I always struggled to see myself fitting into most of the roles laid out before me at the end of my degree, so I guess to some extent I always viewed entrepreneurship as an appealing pathway. It is a challenging journey though, and it took a lot of false starts, further study and incongruous job choices for the pieces to come together and Code Camp to come into being.
Q. What are the most and least glorious things about being an entrepreneur?
Pete: Maybe this sounds cliché but I don’t find anything inglorious.
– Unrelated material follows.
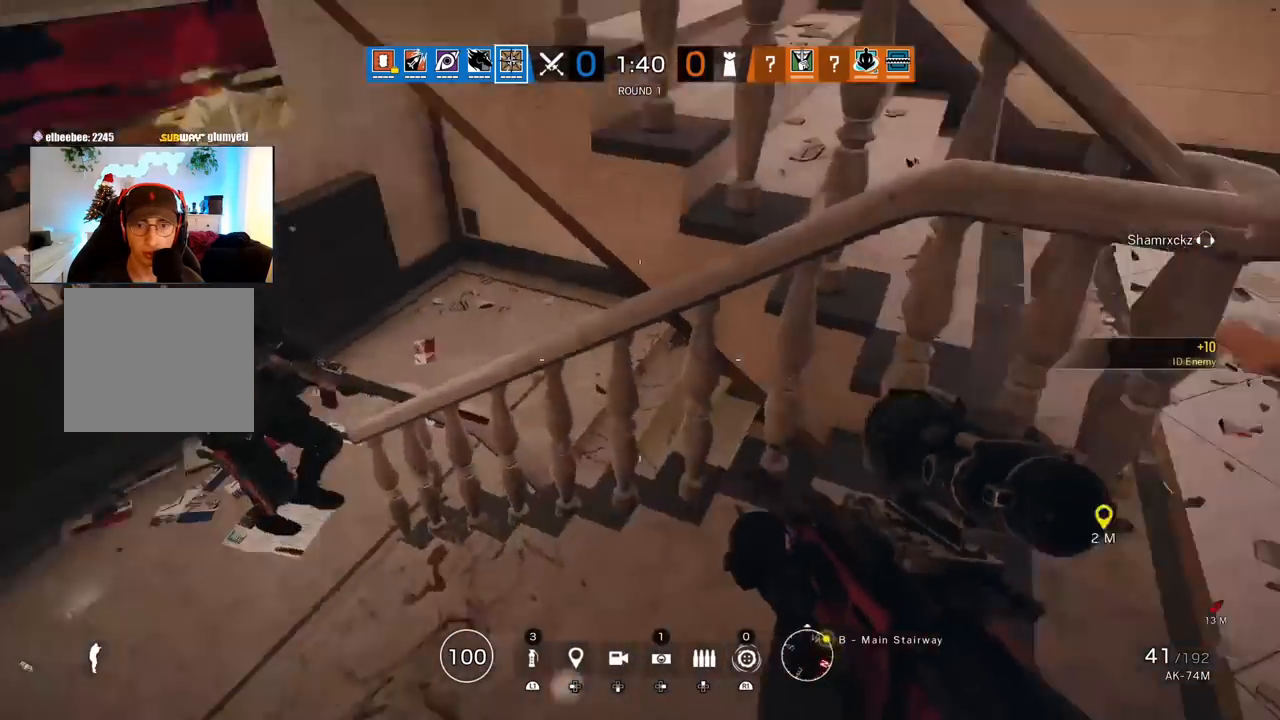
{"buttons": [], "left_stick": "up", "right_stick": "center", "events": [[33, "left_stick", "up"], [50, "L3", "down"], [150, "L3", "up"], [150, "right_stick", "center"], [217, "L3", "down"], [350, "L3", "up"]]}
Sure, sometimes I’ll find myself setting up 100 PCs at 7am, or helping a crying kid pick up his spilled lunch, or trying to find a specific child’s app somewhere on a bag full of USB sticks, but it’s all part of doing something I care about and building something that can have an impact way beyond the camp experience itself - that’s equipping kids with the skills they need to be fully functioning participants in the modern, digital world.
Camps are generally super positive experiences in a huge numbers of ways - probably the most satisfying is when kids leave camp and go on and develop apps or games significantly beyond what was taught to them. To have been the starting point of that self-guided learning journey is hugely satisfying.
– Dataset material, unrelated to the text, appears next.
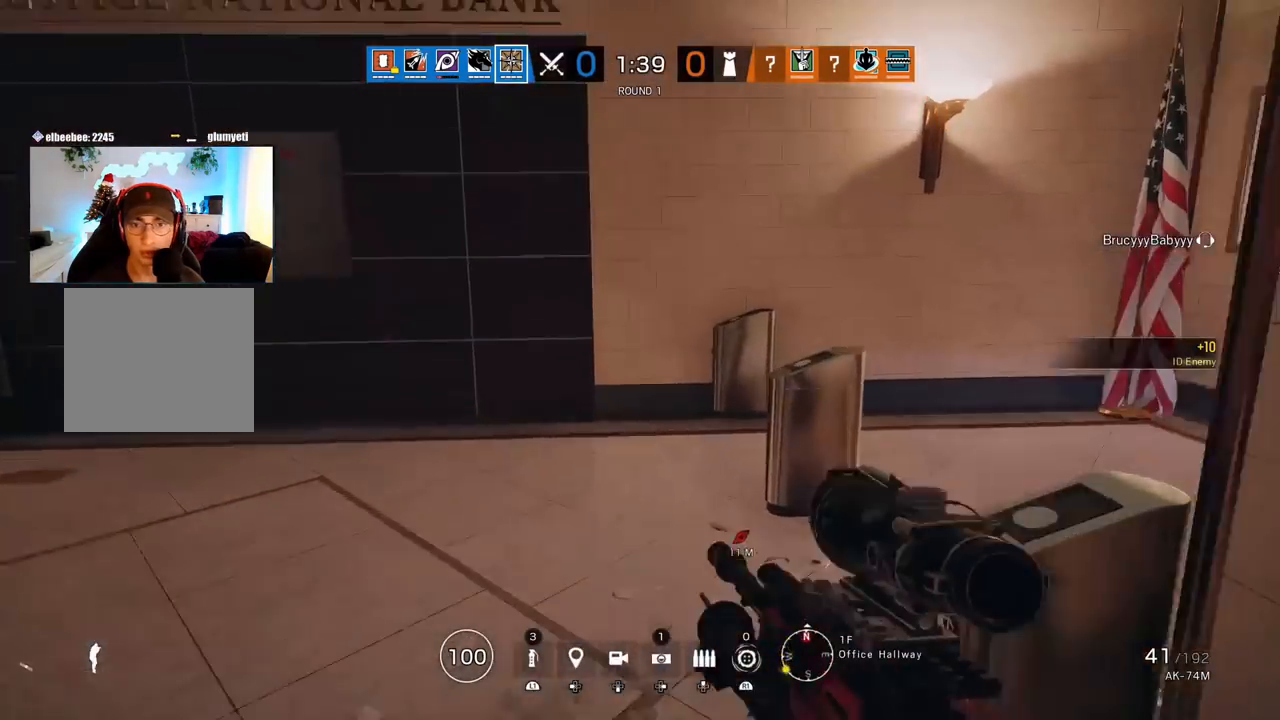
{"buttons": [], "left_stick": "left", "right_stick": "right", "events": [[50, "right_stick", "up-right"], [100, "right_stick", "right"], [467, "left_stick", "left"]]}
Ben: I absolutely agree with Pete’s words. Working for ourselves, we’re responsible for all outcomes. If something needs to be done and we need to do it, we do it with the end in mind; an incredible experience for all students, parents and schools. If there was a ‘least glorious’ side to being an entrepreneur, for me it would be the times you do miss out. While we have incredible flexibility with our day to day schedule, Code Camp and our ridiculous to-do list are never too far off my mind.
Q. What advice do you have for UNSW Business School students or recent graduates who want to found their own startup?
Just get started. Entrepreneurship is really about finding the ways to get the most out of yourself, so the more you read the more confusing it can become to identify what might work for you. The only way to figure things out is to try (and often fail), but any time you try something you receive back concrete evidence as to whether that particular thing does or doesn’t work - which can then frame (and improve) your future decision making, and on you go.
Q. And finally, what drives you to get up and go to work every day?
Pete: These days it’s all about bonds of trust. We have an ever increasing number of schools and parents who are trusting us to provide an amazing learning experience for their kids, we also have a quickly growing team of head office and casual staff who trust us to provide them with a rewarding, inspiring and safe place to work. I don’t take that lightly, I want all of those stakeholders to feel satisfied with their choices to be involved with Code Camp. That gets me up in the morning and inspires me to improve at what I do.
Ben: As an entrepreneur, I’m also driven to continually create and build incredible experiences, and make a difference. Our aim and passion is to grow Code Camp to engage with more schools, more students, and more locations, and continue to build a brighter future for Australian students.